Records drawn from a dataset
######

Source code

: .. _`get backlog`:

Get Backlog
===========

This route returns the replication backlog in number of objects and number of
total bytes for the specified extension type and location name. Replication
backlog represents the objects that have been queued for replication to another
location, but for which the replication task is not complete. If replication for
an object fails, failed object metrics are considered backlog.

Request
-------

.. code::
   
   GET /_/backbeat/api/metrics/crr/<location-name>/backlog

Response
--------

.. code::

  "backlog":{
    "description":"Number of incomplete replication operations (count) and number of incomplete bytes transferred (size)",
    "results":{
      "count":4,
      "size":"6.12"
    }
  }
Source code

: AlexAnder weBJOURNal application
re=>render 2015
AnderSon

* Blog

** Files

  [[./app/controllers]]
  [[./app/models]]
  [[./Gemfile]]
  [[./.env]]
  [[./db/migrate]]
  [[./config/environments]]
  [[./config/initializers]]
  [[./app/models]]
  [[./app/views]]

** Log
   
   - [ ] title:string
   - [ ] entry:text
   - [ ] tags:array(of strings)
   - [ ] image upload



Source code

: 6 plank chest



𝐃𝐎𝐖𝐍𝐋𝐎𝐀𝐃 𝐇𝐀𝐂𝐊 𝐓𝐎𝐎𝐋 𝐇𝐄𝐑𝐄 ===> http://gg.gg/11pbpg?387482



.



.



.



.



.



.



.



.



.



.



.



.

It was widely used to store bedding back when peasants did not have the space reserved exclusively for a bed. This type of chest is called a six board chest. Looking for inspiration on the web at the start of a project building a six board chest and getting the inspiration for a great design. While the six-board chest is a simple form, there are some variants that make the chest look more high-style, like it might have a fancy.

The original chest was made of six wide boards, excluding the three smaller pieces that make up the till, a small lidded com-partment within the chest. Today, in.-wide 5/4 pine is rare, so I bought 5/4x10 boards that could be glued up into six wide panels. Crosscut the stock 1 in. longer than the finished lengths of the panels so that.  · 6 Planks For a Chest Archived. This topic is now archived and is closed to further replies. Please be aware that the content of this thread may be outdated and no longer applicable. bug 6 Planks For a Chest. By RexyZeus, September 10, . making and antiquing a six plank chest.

######

### DIRECTIONS FOR THIS TASK
Your task is an exact transcription of every line above.

### ANSWER TO THE PROBLEM
Source code

: .. _`get backlog`:

Get Backlog
===========

This route returns the replication backlog in number of objects and number of
total bytes for the specified extension type and location name. Replication
backlog represents the objects that have been queued for replication to another
location, but for which the replication task is not complete. If replication for
an object fails, failed object metrics are considered backlog.

Request
-------

.. code::
   
   GET /_/backbeat/api/metrics/crr/<location-name>/backlog

Response
--------

.. code::

  "backlog":{
    "description":"Number of incomplete replication operations (count) and number of incomplete bytes transferred (size)",
    "results":{
      "count":4,
      "size":"6.12"
    }
  }
Source code

: AlexAnder weBJOURNal application
re=>render 2015
AnderSon

* Blog

** Files

  [[./app/controllers]]
  [[./app/models]]
  [[./Gemfile]]
  [[./.env]]
  [[./db/migrate]]
  [[./config/environments]]
  [[./config/initializers]]
  [[./app/models]]
  [[./app/views]]

** Log
   
   - [ ] title:string
   - [ ] entry:text
   - [ ] tags:array(of strings)
   - [ ] image upload



Source code

: 6 plank chest



𝐃𝐎𝐖𝐍𝐋𝐎𝐀𝐃 𝐇𝐀𝐂𝐊 𝐓𝐎𝐎𝐋 𝐇𝐄𝐑𝐄 ===> http://gg.gg/11pbpg?387482



.



.



.



.



.



.



.



.



.



.



.



.

It was widely used to store bedding back when peasants did not have the space reserved exclusively for a bed. This type of chest is called a six board chest. Looking for inspiration on the web at the start of a project building a six board chest and getting the inspiration for a great design. While the six-board chest is a simple form, there are some variants that make the chest look more high-style, like it might have a fancy.

The original chest was made of six wide boards, excluding the three smaller pieces that make up the till, a small lidded com-partment within the chest. Today, in.-wide 5/4 pine is rare, so I bought 5/4x10 boards that could be glued up into six wide panels. Crosscut the stock 1 in. longer than the finished lengths of the panels so that.  · 6 Planks For a Chest Archived. This topic is now archived and is closed to further replies. Please be aware that the content of this thread may be outdated and no longer applicable. bug 6 Planks For a Chest. By RexyZeus, September 10, . making and antiquing a six plank chest.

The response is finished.